The 2017 campaign by MAP, now a coalition of more than 200 nonprofits, is rooted in the belief “that businesses open to the public should be open to everyone,” Goldberg said.

In 2021, five years after MAP launched its “Open to All” campaign, the organization expanded its focus to monitor state election laws and policies, inspired in part by voting restrictions that went unchecked during the former administration. -President Trump. President Biden’s first year in office also passed laws restricting access to voting, according to the Brennan Center for Justice.

“You cannot separate the experience of our democracy from 2016 to 2021 from the kind of crisis moment that we think we are in in terms of the health of democracy at the state level and at the national level,” Goldberg said.
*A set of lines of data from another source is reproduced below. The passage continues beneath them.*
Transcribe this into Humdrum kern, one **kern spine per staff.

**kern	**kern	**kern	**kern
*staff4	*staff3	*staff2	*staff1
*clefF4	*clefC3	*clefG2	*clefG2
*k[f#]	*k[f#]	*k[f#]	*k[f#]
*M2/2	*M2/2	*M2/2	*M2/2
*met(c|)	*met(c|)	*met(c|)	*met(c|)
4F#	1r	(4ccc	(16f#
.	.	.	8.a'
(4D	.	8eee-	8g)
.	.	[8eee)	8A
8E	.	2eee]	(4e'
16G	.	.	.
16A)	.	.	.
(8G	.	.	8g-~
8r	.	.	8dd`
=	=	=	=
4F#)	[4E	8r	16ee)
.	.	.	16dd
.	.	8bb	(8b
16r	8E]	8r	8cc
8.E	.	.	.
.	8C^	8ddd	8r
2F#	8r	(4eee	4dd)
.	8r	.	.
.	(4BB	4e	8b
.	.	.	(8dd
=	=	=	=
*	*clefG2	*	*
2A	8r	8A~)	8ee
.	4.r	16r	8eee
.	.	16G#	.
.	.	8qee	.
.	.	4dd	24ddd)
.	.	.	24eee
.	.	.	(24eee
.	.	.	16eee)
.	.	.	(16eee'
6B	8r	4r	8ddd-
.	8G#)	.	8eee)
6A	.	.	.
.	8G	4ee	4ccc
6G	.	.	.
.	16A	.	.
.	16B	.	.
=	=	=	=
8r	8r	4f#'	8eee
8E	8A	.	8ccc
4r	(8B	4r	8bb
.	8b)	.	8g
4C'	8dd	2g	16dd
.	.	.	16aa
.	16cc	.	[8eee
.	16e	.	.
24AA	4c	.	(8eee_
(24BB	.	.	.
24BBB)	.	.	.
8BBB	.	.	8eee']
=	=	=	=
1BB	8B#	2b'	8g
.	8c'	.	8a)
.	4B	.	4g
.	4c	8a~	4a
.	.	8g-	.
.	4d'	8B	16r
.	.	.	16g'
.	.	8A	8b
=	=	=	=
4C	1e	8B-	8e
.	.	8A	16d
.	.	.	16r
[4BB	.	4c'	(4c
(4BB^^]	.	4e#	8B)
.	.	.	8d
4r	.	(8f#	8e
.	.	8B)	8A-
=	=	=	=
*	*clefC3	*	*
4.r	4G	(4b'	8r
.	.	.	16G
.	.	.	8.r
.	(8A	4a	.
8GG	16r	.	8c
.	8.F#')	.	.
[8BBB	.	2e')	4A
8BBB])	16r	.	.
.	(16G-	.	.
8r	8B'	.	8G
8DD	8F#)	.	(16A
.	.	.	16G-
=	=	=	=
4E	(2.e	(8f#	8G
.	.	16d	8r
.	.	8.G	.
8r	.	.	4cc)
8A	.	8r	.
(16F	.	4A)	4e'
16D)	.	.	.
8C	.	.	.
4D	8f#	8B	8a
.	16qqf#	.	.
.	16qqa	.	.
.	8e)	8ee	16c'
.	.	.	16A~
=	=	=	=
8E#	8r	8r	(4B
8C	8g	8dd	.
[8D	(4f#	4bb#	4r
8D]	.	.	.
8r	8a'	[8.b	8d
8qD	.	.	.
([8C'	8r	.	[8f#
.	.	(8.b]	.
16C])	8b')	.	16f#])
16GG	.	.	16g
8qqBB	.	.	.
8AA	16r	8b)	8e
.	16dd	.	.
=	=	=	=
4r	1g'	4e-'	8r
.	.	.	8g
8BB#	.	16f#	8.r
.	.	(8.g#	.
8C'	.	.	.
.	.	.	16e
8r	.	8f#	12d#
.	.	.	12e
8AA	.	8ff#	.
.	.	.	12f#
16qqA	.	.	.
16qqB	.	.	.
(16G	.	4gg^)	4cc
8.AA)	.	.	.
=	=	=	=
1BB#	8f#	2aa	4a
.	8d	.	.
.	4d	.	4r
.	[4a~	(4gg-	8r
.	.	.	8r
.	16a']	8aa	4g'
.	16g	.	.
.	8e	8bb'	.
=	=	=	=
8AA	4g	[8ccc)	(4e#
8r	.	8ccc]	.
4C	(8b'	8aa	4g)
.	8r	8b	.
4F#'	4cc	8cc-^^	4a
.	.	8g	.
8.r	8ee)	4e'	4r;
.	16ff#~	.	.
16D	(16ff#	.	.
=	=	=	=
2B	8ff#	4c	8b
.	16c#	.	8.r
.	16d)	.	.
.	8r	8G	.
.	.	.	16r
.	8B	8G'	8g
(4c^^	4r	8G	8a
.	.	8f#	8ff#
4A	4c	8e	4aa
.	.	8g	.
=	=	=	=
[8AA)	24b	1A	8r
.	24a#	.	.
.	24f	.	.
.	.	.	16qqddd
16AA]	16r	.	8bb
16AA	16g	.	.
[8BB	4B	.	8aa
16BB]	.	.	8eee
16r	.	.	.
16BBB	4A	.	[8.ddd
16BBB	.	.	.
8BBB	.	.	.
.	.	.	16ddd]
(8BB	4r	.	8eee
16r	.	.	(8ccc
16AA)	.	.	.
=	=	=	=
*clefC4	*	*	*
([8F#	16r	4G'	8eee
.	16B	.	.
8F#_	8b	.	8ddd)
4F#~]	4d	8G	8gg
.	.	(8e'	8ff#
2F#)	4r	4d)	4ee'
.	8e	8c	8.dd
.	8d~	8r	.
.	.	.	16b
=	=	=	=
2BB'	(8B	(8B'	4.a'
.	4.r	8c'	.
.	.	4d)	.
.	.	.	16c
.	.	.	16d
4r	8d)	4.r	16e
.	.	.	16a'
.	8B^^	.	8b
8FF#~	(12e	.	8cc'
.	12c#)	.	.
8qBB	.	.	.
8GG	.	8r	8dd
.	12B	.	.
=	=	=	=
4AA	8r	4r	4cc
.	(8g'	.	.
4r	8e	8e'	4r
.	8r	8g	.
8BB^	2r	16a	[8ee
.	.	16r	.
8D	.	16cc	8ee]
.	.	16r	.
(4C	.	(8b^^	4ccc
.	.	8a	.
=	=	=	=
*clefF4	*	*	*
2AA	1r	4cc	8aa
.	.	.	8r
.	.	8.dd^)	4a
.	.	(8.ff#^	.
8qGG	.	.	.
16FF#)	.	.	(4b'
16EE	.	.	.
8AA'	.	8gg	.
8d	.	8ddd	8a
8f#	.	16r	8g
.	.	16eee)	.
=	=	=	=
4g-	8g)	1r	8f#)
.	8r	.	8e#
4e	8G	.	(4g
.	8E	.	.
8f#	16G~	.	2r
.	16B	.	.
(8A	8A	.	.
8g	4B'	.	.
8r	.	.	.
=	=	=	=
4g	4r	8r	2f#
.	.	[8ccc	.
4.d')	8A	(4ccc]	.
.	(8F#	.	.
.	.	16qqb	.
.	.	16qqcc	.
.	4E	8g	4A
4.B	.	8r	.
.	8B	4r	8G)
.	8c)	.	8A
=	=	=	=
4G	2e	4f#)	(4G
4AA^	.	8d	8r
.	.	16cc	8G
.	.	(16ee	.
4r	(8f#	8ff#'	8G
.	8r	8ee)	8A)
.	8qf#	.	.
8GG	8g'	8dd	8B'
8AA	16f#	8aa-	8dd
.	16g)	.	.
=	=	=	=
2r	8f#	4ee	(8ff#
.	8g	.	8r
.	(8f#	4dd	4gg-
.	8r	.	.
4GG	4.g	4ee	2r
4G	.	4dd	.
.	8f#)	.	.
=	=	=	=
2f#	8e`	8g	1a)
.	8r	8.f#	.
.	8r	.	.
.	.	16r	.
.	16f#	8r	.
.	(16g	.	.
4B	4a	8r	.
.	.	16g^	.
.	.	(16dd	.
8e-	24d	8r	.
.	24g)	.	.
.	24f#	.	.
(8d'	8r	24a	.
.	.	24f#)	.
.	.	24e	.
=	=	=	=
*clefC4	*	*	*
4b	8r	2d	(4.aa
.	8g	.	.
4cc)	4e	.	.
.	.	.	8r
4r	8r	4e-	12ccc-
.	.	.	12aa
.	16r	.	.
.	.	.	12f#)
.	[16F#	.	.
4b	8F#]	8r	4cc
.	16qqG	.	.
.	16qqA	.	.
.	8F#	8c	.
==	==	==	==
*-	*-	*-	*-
Like the group’s Equality Maps, its “Democracy Maps” track state election laws in real time to provide policymakers and advocates with a blueprint for protecting voting rights. A state’s “democracy record” counts the number of laws and policies that promote a healthy electoral system.

“It’s really important to show all the different dimensions of elections and what it means to have a healthy, thriving democracy,” Goldberg said. “It’s really easy to point to misinformation or voter suppression, but we actually need to think holistically about what democracy means, and I think our maps of democracy allow for that kind of point of view.”

With each of its projects, MAP’s goal is “to be accurate, update in real time and provide this kind of overview of states and many issues,” she added.

The organization’s maps are often used by the media, advocacy groups and state legislators advocating for progressive policy changes, Goldberg said. Last month, a resolution introduced by Rep. Suzanne Bonamici (D-Ore.) referred to MAP by name.

Goldberg has big plans for MAP, including bringing on more communications and research staff and working more closely with lawmakers and the media.

“We know the work that needs to be done, and I think MAP, in particular, has a unique place in our theory of change,” she said. “We truly believe that through deep listening, through conversations, through careful and accurate policy research, we can change. We can create change in democracy and we can create change for LGBTQ people in this country.”